On Thu, Jun 07, 2007 at 08:16:21PM -0700, Alan Lovejoy wrote:
It is already the case that accessing individual characters from a String results in the reification of a Character object. So, leveraging what is already the case, convervsion to/from the internal encoding to the canonical (Unicode) encoding should occur when a Character object is reified from an encoded character in a String (or in a Stream.) Character objects that are "put:" into a String would be converted from the Unicode code point to the encoding native to that String. Using Character reification to/from Unicode as the unification mechanism provides the illusion that all Strings use the same code points for their characters, even though they in fact do not.
Someone already mentioned the way Plan-9 did this, and provided a link, which I read, and it sounded pretty logical. What follows is my assessment of what I read.

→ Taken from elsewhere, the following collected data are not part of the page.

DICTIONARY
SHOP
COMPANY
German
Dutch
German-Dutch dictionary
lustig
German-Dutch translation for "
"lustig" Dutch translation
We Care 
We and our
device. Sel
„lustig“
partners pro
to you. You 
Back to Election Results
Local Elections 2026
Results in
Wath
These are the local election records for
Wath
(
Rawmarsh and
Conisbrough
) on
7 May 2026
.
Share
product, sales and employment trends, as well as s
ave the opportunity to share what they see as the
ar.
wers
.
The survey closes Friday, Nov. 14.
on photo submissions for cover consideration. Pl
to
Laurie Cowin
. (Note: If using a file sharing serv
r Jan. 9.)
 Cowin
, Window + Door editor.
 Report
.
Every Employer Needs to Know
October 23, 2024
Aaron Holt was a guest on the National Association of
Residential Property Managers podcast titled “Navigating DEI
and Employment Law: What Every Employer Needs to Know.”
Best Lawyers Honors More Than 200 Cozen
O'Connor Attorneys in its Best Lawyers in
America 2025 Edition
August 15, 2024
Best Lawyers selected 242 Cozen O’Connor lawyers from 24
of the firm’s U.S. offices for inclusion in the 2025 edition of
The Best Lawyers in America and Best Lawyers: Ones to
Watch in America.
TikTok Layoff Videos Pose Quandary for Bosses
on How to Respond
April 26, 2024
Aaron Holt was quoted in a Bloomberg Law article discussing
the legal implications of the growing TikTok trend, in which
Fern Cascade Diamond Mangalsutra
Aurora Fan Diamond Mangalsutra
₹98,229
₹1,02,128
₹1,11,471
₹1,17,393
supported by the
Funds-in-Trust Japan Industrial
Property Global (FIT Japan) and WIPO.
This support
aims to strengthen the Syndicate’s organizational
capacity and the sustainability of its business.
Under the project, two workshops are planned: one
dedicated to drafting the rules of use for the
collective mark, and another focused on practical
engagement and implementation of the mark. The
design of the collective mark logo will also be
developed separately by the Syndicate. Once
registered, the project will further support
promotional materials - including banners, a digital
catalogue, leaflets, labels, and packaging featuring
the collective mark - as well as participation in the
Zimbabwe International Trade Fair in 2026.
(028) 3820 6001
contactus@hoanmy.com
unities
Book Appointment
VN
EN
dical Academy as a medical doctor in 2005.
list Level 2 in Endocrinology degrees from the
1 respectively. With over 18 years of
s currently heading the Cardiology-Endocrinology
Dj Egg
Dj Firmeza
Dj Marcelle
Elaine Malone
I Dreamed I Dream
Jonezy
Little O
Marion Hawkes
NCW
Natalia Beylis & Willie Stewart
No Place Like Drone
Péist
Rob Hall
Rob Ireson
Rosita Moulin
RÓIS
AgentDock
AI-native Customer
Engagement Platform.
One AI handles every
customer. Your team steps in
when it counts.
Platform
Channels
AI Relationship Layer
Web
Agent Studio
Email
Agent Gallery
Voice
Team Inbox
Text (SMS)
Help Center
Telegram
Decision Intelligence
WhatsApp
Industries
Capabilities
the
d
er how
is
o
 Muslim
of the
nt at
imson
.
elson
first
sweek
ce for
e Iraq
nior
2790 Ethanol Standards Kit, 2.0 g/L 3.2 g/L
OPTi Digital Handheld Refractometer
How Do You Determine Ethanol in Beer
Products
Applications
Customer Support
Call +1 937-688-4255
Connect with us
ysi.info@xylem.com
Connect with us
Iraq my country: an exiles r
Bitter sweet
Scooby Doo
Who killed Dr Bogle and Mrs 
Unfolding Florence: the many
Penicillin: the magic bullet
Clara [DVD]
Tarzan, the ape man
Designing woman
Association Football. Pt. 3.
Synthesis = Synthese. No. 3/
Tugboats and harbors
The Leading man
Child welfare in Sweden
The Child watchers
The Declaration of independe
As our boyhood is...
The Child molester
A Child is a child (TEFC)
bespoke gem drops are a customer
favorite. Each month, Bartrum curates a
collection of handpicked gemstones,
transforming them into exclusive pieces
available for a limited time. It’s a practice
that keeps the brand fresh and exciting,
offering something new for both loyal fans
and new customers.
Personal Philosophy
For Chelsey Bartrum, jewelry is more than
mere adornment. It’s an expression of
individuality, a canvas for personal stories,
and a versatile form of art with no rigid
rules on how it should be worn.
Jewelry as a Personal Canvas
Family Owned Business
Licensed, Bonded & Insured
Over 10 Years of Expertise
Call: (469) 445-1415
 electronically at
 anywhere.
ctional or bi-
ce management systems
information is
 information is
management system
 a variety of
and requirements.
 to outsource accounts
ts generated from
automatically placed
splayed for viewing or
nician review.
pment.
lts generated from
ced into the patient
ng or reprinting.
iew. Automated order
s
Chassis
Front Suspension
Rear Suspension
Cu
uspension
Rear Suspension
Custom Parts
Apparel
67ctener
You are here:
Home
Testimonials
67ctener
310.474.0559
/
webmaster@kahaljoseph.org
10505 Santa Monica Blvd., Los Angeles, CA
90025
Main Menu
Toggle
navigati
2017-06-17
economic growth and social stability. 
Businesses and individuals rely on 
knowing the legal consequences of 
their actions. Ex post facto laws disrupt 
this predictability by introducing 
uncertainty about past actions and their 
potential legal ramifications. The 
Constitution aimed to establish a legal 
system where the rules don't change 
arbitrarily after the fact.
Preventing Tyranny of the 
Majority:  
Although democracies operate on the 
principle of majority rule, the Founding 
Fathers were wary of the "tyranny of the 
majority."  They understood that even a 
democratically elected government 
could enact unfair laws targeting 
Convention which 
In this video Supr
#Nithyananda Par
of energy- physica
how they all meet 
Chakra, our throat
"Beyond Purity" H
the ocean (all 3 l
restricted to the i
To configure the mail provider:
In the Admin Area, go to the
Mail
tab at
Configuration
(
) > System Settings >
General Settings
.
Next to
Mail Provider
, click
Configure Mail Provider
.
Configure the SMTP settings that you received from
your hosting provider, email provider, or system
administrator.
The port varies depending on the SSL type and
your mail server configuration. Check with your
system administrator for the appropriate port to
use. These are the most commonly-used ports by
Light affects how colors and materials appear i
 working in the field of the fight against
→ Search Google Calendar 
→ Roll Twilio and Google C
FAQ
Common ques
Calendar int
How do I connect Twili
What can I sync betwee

The key realization that Plan-9 made is that random-access string access is the exception, rather than the rule. Stream access is much more common, and much more in need of optimization. This seems logical to me. UTF-8 is a stream-oriented encoding of Unicode that Plan-9 invented to solve this optimization issue. UTF-8 is self-synchronizing and byte-oriented, which allows a reader to be nearly stateless, and still consume much less memory that UCS-32. Plan 9 also described that, contrary to what some expect, very few programs do better with UCS-32, because very few programs really need to process the string in a non-linear way. Regular expressions and sorting are the two main exceptions.
UTF-8 also allows the transition to be made slightly more smoothly, since many ASCII programs will already work with UTF-8.
This is a synopsis of what I read. I am not familiar with this issue as much as you are.